第27回 縦孔とその周辺探査による月の最終期マグマ活動の解明(諸田智克)

名古屋大学の諸田智克と申します.私は月探査データを使った月の進化史の研究を専門としており,月の縦孔には火成活動研究の観点から注目しています.

 

正直に言いますと,「かぐや」によって月面に縦孔が見つかるまで,私は月に溶岩チューブや地下空洞があるとは信じていませんでした.私が前職のJAXA研究員に採用されたのは「かぐや」打ち上げ前の2005年でした.当時,春山さんを中心に地形カメラチームの科学研究テーマを洗い出している中で,春山さんが提案していたテーマに「溶岩チューブの探索」がありました.火山学的な面白さと,将来の基地候補としての重要性は理解できましたが,ずいぶんと野心的な研究テーマだなあ,と思った記憶があります.月の地下空洞というと,トンデモ話を思い浮かべる方が多いでしょう.私もそれに近い印象を持っていたのかもしれません.今思えば,科学的根拠なしにその存在に対して否定的になっていたように思います.惑星科学コミュニティの多くの研究者もそうだったのではないでしょうか.

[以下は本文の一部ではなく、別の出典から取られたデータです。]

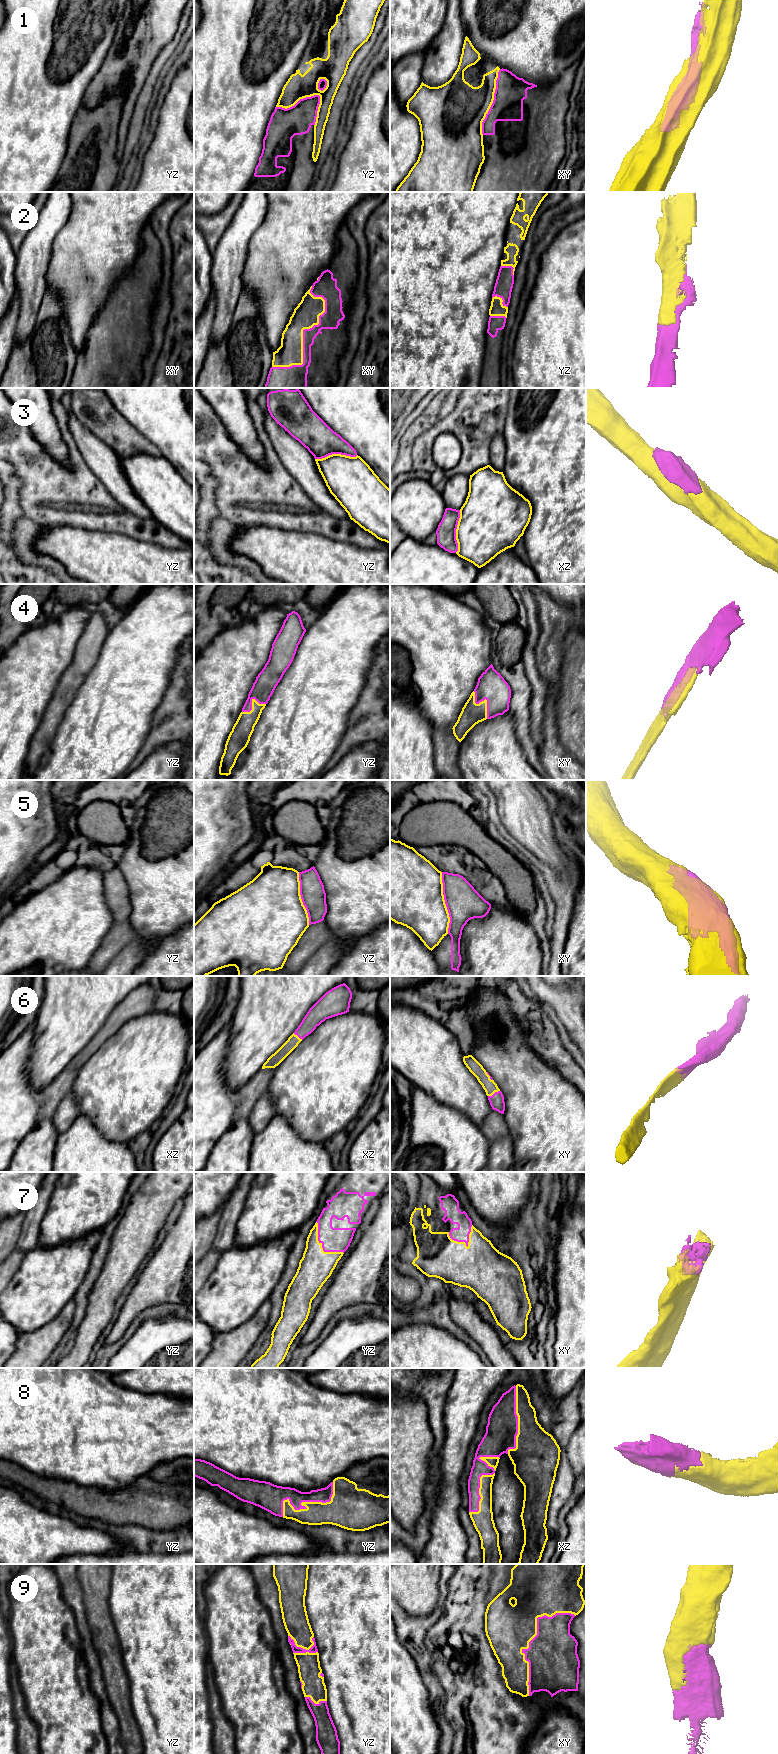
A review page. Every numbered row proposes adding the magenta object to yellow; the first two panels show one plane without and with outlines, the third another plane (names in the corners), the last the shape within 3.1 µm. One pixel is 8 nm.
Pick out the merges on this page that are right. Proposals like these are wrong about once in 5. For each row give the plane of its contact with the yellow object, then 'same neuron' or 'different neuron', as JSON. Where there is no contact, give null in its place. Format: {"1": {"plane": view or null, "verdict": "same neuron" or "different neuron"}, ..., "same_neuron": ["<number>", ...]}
{"1": {"plane": "yz", "verdict": "different neuron"}, "2": {"plane": "xy", "verdict": "same neuron"}, "3": {"plane": "xz", "verdict": "different neuron"}, "4": {"plane": "xy", "verdict": "same neuron"}, "5": {"plane": "xy", "verdict": "different neuron"}, "6": {"plane": "xy", "verdict": "same neuron"}, "7": {"plane": "yz", "verdict": "same neuron"}, "8": {"plane": "yz", "verdict": "same neuron"}, "9": {"plane": "xy", "verdict": "same neuron"}, "same_neuron": ["2", "4", "6", "7", "8", "9"]}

2007年に「かぐや」の打ち上げが成功し,データ解析と論文執筆に追われていた2009年のある日,春山さんが部屋に入ってくるなり「孔が見つかった」とやや興奮気味に教えてくれました.確かにその画像を見ると天体衝突でつくられたクレーターとは明らかに深さが異なる「孔」があったのです.これを見て,本当に月には溶岩チューブがありそうだ,と思えるようになりました.同時に,科学的考察もなしにチューブの存在に否定的になっていたことを科学者として深く反省しました.それにしてもその存在をずっと前から一貫して主張してきた春山さんはすごいです.サッカーの本田圭祐選手が自らを「持っている」と評しましたが,春山さんも間違いなく「持っている」人です.

 

私は「かぐや」地形カメラの画像データを使って月のマグマ活動の研究をしてきました.月の海は深部(深さ200~500km程度と考えられている)の岩石が熱されてできた溶岩が表面に噴出したものです.その溶岩の噴出した年代や組成は,月の内部がいつ熱くなったのか,どのような岩石でできているのか,を制約するための重要な情報です.現在,月の表面に存在する溶岩の年代や組成は軌道上で撮られた画像データからおおよそ調べることができますが,過去の噴出履歴を完全に復元するためには地下に隠された溶岩層についての情報が欠かせません.縦孔は地下の溶岩層の路頭としても重要ですし,より下位の溶岩層へアクセスするための入り口としても有用です.

月のマグマ活動に関して,特に私が興味を持っているのは最終期の活動です.これまでに我々は「かぐや」地形カメラを用いて溶岩の噴出年代を調査してきました.月のマグマ活動は主に40~30億年前に活発に起こっており,その後は次第に衰退していったことが知られていましたが,我々の研究結果から,さらにその後の20億年前に再度,マグマ活動が活発になったことがわかってきました.この原因として,我々は20億年前に月の内部で大規模なプルームが発生したのではないか,と考えています.この仮説を検証するためには,20億年前に噴出した溶岩試料を分析する必要があります.残念ながら縦孔の壁面は20億年前よりはずっと古い溶岩から成っていると予想されますが,縦孔の周囲にはそのような若い溶岩が存在すると考えられています.将来,縦孔探査とともに周辺の溶岩調査が実現できれば我々の仮説が検証できるものと期待しています.